Monday, June 3, 2024

129. Caetano Veloso - Caetano Veloso (1968)




1. Tropicalia*

2. Clarice

3. No Dia em que Eu Vim-Me Embora

4. Alegria, Alegria*

5. Onde Andaras

6. Anunciação

7. Superbacana

8. Paisagem Util

9. Clara (feat. Gal Costa)

10. Soy loco por ti, America*

11. Ave-Maria

12. Eles


A


Another Brazilian album which I can't hope to do justice to. The biggest problem is of course language. Thankfully, we live in an era when I can google translations of these songs. That doesn't really help, since lyrics are about how they're sung, and a literal translation can't convey that. Also, Veloso seems to have peppered his songs with countless references to pop culture Brazilian and otherwise, which means there's a whole weight of meaning lying in these songs that I can't hope to grasp.

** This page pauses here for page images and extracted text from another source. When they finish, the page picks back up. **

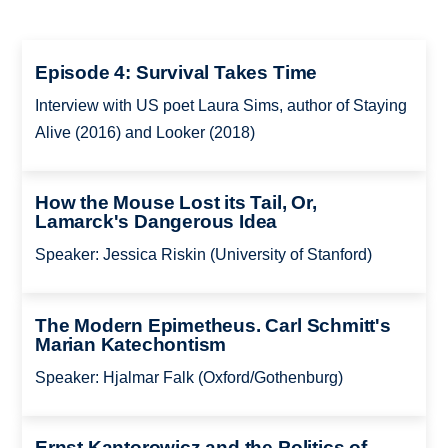
Episode 4: Survival Takes Time
Interview with US poet Laura Sims, author of Staying
Alive (2016) and Looker (2018)
How the Mouse Lost its Tail, Or,
Lamarck's Dangerous Idea
Speaker: Jessica Riskin (University of Stanford)
The Modern Epimetheus. Carl Schmitt's
Marian Katechontism
Speaker: Hjalmar Falk (Oxford/Gothenburg)
Ernst Kantorowicz and the Politics of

Putting all that aside, this is a great album. The sound is hard to explain. At its core, it's Latin pop, but it's all been subtly mutated by psychedelic pop and rock from around the world. The result is something thrillingly modern, but also defiantly Brazilian. The rhythms are Brazilian, and there's the tasteful string arrangements and the like that one associates with the classier sort of samba, but there are also fuzzed out guitars, odd instrumentations, elements of studio trickery and forays into a more rock-oriented sound. Through all this wind Veloso's understated, vaguely feminine vocals, which can swing from tender to declamatory in the course of a single song. As for the lyrics, they manage to be political in outlook more than explicit content. As with Os Mutantes, Veloso is pushing a mindset and a worldview rather than openly attacking anybody. It's telling that he wound-up making enemies of the far Left (who thought he was selling out to American culture) and the far Right (who considered him an enemy of the state, and wound up first imprisoning and then exiling him).

All of which sounds pretty heavy, but since I don't speak Portuguese my main take-away from this album was that it's a pretty, quirky album of ultra-sophisticated pop. Tucked down here at the bottom of continental Australia, it's the start of Winter and things are (by my country's standards, at least) getting very grey and cold. No matter how long I run the heater, or how many cups of hot tea I drink, I have to accept that I'm going to spend the next three to four months with cold toes. So a buoyant album of tropical pop was exactly what I needed.